-- Opening Marker --
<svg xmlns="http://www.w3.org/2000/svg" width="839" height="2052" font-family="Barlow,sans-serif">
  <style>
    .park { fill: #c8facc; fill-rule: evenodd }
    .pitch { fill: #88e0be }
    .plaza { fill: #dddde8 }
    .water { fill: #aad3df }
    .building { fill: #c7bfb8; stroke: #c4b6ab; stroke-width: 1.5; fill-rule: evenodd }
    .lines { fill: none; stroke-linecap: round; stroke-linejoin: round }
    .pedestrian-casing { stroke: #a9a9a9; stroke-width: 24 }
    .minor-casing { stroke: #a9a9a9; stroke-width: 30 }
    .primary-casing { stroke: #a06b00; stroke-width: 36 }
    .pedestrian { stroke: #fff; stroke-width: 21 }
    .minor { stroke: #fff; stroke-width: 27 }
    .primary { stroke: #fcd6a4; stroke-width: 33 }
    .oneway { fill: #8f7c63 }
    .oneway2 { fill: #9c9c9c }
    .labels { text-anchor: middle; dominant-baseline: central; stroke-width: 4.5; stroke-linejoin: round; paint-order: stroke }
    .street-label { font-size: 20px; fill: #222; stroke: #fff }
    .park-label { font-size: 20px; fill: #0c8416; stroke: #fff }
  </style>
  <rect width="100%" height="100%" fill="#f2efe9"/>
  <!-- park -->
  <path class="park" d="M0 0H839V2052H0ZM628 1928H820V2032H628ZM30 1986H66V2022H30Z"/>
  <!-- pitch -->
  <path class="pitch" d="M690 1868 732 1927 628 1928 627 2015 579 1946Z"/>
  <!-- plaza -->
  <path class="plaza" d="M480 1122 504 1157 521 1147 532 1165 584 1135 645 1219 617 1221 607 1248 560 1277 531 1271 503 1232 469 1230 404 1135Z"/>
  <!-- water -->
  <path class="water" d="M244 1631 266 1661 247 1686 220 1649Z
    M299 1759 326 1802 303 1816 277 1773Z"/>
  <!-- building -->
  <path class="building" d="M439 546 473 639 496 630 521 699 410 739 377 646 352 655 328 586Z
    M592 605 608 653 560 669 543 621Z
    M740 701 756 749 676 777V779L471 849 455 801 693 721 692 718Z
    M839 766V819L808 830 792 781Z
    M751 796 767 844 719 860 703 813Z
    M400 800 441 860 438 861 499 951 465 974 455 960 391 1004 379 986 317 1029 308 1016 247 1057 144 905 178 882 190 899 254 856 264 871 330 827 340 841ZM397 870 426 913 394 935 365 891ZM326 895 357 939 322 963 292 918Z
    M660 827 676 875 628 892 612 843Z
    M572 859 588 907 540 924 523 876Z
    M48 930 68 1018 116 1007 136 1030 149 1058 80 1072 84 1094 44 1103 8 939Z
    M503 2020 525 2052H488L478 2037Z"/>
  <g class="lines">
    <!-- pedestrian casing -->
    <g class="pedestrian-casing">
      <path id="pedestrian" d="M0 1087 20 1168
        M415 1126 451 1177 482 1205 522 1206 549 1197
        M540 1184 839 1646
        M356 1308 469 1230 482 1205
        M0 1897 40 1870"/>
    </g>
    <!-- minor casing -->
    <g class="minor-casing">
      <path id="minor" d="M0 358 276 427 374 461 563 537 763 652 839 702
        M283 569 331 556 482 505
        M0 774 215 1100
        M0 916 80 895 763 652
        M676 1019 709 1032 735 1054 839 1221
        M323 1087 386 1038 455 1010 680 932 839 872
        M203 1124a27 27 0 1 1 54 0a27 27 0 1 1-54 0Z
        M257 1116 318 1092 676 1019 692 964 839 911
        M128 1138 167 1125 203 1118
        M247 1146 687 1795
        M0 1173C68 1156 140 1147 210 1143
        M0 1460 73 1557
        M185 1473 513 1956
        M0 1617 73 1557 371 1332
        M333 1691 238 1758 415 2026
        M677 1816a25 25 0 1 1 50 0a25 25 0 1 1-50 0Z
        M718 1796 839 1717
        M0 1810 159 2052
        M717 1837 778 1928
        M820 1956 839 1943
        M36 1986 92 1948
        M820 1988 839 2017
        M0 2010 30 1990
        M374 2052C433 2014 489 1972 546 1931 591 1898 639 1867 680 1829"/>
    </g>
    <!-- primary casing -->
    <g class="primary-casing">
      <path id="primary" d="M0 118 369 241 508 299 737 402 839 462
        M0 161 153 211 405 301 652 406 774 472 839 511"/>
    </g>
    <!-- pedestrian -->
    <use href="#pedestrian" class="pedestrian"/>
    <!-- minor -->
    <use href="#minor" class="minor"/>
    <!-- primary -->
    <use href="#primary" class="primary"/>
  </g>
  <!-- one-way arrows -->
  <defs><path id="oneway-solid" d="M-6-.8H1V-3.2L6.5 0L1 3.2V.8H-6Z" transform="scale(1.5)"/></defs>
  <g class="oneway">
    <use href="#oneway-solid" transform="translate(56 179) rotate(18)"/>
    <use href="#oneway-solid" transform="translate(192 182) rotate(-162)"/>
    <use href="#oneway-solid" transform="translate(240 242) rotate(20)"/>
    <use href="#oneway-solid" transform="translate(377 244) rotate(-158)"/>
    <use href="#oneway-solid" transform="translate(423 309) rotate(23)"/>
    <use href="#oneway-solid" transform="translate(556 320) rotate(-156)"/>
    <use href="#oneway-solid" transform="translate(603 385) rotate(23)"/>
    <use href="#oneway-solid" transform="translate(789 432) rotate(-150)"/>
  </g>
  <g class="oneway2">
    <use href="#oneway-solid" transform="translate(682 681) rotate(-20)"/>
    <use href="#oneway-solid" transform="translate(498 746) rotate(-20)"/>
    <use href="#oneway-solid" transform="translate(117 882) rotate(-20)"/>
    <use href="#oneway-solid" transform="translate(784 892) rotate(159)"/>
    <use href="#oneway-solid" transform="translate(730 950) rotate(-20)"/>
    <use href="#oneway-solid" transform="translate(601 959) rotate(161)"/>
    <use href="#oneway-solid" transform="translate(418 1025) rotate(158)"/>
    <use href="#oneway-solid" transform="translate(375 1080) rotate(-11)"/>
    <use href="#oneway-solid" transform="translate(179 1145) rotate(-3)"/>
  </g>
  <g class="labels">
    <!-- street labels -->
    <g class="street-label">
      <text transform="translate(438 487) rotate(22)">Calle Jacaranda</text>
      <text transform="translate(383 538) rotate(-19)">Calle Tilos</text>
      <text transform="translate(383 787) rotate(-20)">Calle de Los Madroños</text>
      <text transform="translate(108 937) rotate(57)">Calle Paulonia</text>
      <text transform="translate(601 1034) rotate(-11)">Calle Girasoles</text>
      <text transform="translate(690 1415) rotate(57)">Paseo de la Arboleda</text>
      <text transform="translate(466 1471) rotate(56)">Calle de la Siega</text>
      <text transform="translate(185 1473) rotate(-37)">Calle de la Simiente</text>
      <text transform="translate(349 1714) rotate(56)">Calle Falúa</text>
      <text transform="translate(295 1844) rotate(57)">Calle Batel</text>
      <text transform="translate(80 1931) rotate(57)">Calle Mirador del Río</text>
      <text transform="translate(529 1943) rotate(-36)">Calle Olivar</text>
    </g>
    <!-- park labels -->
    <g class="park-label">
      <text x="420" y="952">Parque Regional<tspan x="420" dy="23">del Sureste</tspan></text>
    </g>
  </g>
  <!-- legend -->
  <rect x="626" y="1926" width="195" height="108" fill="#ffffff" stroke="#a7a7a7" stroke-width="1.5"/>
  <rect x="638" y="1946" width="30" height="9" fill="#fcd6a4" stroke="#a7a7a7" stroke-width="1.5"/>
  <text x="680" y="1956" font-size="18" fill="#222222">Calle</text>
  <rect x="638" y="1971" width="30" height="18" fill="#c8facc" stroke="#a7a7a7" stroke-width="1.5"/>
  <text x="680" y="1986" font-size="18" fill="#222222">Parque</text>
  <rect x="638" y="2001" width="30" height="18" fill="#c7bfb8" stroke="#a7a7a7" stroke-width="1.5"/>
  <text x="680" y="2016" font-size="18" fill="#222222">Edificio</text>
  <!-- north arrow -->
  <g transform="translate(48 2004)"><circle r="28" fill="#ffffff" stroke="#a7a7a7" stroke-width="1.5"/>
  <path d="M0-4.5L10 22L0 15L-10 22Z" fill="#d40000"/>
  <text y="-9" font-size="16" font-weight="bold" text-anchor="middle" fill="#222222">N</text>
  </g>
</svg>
-- Closing Marker --
* _Exercise brief_
Find "size" in the data above. Report each line where it appears.

* _Answer to this exercise_
    .street-label { font-size: 20px; fill: #222; stroke: #fff }
    .park-label { font-size: 20px; fill: #0c8416; stroke: #fff }
  <text x="680" y="1956" font-size="18" fill="#222222">Calle</text>
  <text x="680" y="1986" font-size="18" fill="#222222">Parque</text>
  <text x="680" y="2016" font-size="18" fill="#222222">Edificio</text>
  <text y="-9" font-size="16" font-weight="bold" text-anchor="middle" fill="#222222">N</text>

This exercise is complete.